GTE Pro continued its established pattern in the 20th hour of the 2017 Le Mans 24 Hours, although this time it was the #63 Corvette that was leading at the end of the hour, 15 seconds up on the #97 Aston, which was itself only about eight seconds ahead of the #91 Porsche, currently with Patrick Pilet at the wheel.

As it has been doing for much of the race, the #67 GT was carrying Ford’s podium hopes, while the #71 Ferrari was the sole AF Corse works car in genuine contention, with the #51 having tumbled well down the order behind most of the GTE Am cars due to its earlier front-end repairs. Fords #68 and #69 completed the top seven, now with Tony Kanaan (driving his final planned stint of the race) and Richard Westbrook aboard respectively.
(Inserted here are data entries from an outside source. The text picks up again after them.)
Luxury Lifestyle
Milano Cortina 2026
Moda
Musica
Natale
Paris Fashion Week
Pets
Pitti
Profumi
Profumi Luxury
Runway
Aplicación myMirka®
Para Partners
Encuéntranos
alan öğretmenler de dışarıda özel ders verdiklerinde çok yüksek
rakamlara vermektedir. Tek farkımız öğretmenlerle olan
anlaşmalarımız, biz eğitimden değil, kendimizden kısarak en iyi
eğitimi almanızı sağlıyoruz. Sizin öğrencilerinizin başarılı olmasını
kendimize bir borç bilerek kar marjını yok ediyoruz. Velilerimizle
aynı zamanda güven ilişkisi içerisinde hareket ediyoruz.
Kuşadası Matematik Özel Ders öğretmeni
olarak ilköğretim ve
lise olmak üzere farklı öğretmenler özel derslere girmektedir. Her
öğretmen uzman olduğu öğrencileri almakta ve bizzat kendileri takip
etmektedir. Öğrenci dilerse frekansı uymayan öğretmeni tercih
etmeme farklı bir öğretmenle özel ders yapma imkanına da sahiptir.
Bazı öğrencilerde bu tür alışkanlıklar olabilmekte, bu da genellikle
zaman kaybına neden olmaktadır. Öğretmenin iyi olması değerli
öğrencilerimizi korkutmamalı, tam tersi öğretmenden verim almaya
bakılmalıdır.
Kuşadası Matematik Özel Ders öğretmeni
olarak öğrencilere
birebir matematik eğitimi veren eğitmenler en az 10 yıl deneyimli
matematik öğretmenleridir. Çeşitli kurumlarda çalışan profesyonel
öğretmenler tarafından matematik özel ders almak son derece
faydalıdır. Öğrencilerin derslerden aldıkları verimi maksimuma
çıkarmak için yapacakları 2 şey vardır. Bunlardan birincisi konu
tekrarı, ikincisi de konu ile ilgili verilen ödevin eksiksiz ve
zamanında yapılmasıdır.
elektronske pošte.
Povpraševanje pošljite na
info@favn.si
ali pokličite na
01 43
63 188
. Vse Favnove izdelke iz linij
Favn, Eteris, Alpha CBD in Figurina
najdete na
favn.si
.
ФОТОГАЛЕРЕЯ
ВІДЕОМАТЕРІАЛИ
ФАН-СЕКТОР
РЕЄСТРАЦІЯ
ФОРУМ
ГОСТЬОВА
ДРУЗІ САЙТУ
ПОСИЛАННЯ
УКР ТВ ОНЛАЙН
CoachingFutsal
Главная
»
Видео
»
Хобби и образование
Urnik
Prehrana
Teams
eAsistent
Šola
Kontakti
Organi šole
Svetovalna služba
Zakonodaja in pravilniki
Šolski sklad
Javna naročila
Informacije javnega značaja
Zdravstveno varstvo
There were no major changes to the GTE Am order either, and still only the one retirement (the #88 Proton Porsche) in a class that traditionally throws up more. Entries like the #93 Proton Porsche (sixth), #65 Scuderia Corsa Ferrari (10th), #86 Gulf Racing Porsche (11th) and #54 Spirit of Race Ferrari (12th) have circulated without major incident for hour after hour, not putting a foot wrong but lacking the outright pace to challenge for a class podium position.